____ Excerpt

Electrical controllable spin valves in a zigzag silicene nanoribbon ferromagnetic junction

doi:10.1088/1674-1056/27/6/067203

Abstract We propose two possible spin valves based on a zigzag silicene nanoribbon (ZSR) ferromagnetic junction. By using the Landauer-Bütikker formula, we calculate the spin-resolved conductance spectrum of the system and find that the spin transport is crucially dependent on the band structure of the ZSR tuned by a perpendicular electric field. When the ZSR is in the topological insulator phase under a zero electric field, the low-energy spin transport and its ON and OFF states in the tunneling junction mainly rely on the valley valve effect and the edge state of the energy band, which can be electrically modulated by the Fermi level, the spin-orbit coupling, and the local magnetization. When a nonzero perpendicular electric field is applied, the ZSR is a band insulator with a finite energy gap, the spin switch phenomenon is still preserved in the device and it does not come from the valley valve effect, but from the energy gap opened by the perpendicular electric field. The proposed device might be designed as electrical tunable spin valves to manipulate the spin degree of freedom of electrons in silicene.

________
____ Supplied information

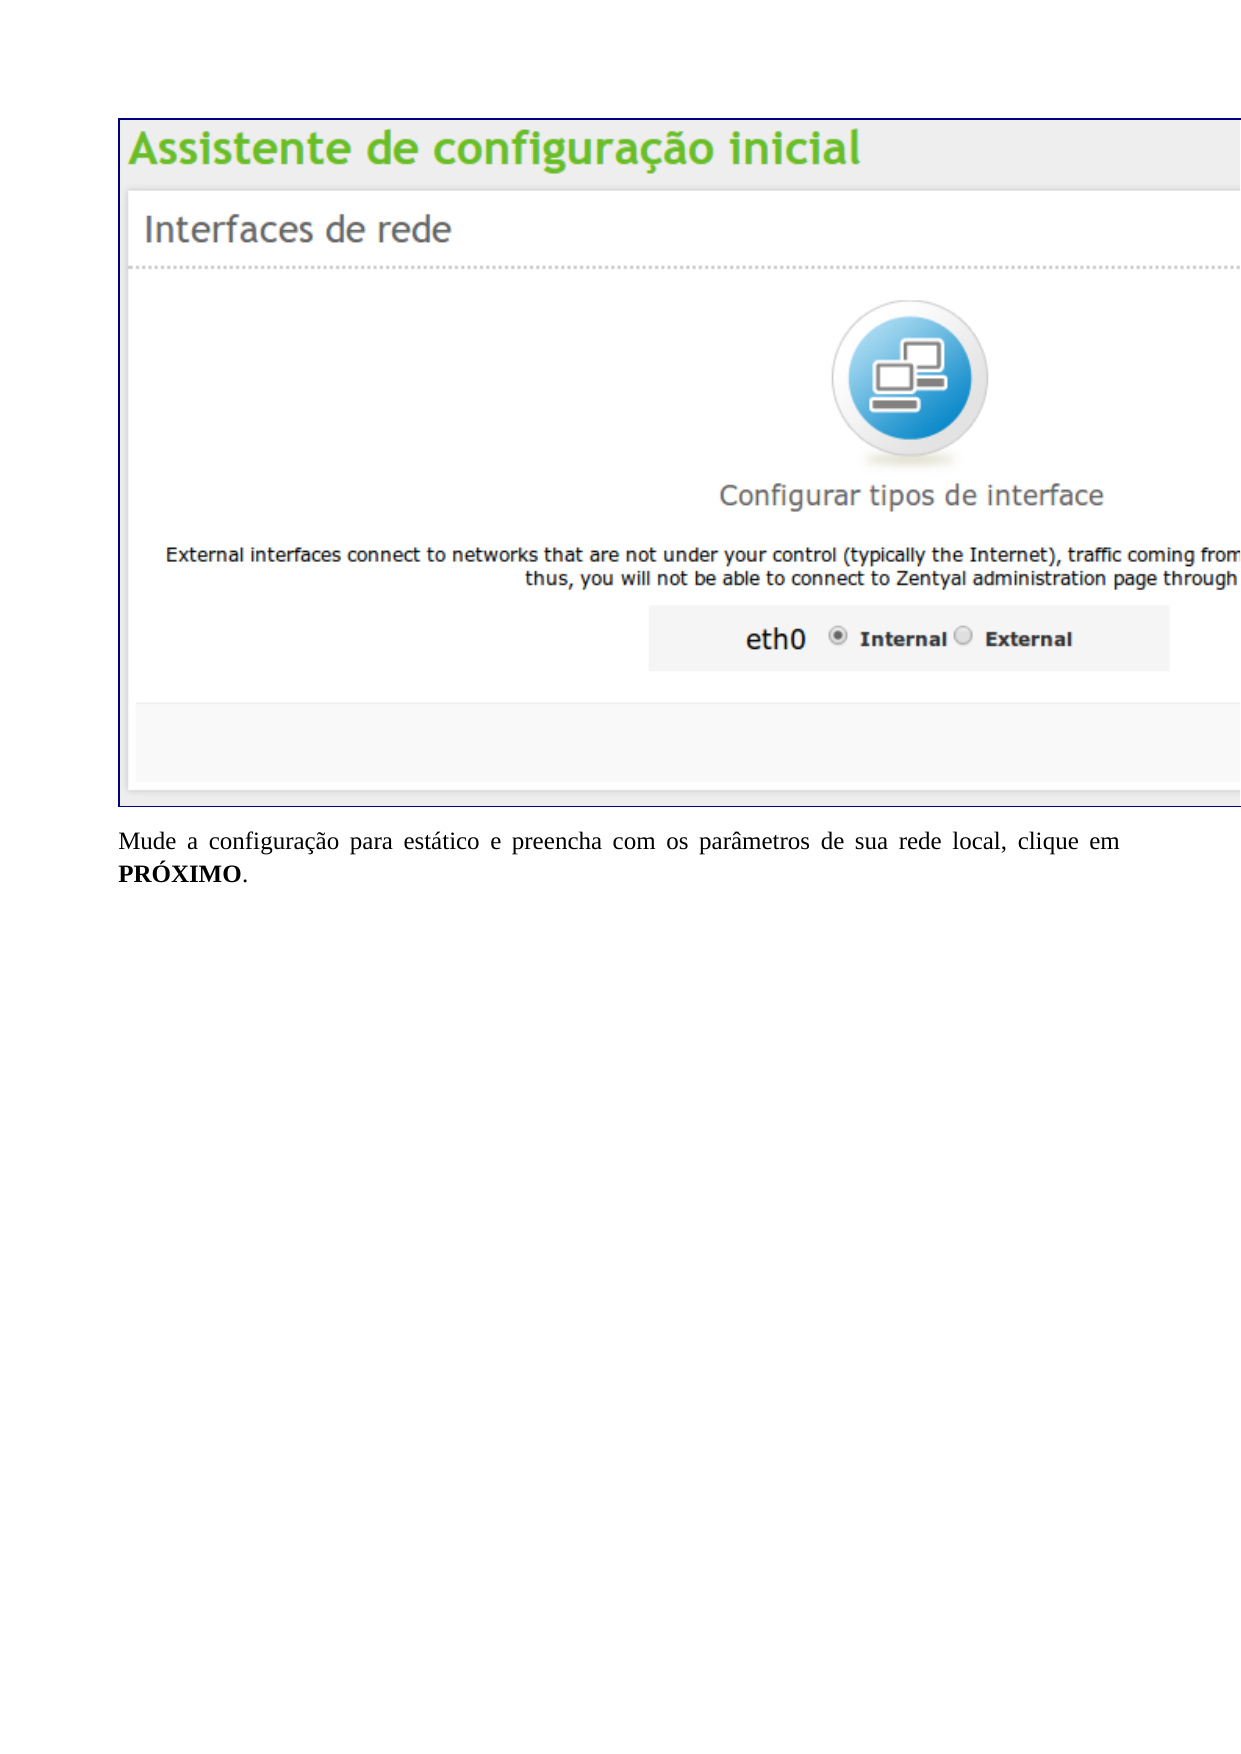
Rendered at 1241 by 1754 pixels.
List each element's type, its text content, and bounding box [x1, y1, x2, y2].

text Mude a configuração para estático e preencha com os parâmetros de sua rede local, clique em PRÓXIMO. [118, 826, 1122, 888]
picture [120, 120, 1241, 806]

________

Exercise objective:
In the silicene spin valve abstract, what kind of insulator is the zigzag silicene nanoribbon when a nonzero perpendicular electric field is applied?

Result:
A band insulator with a finite energy gap.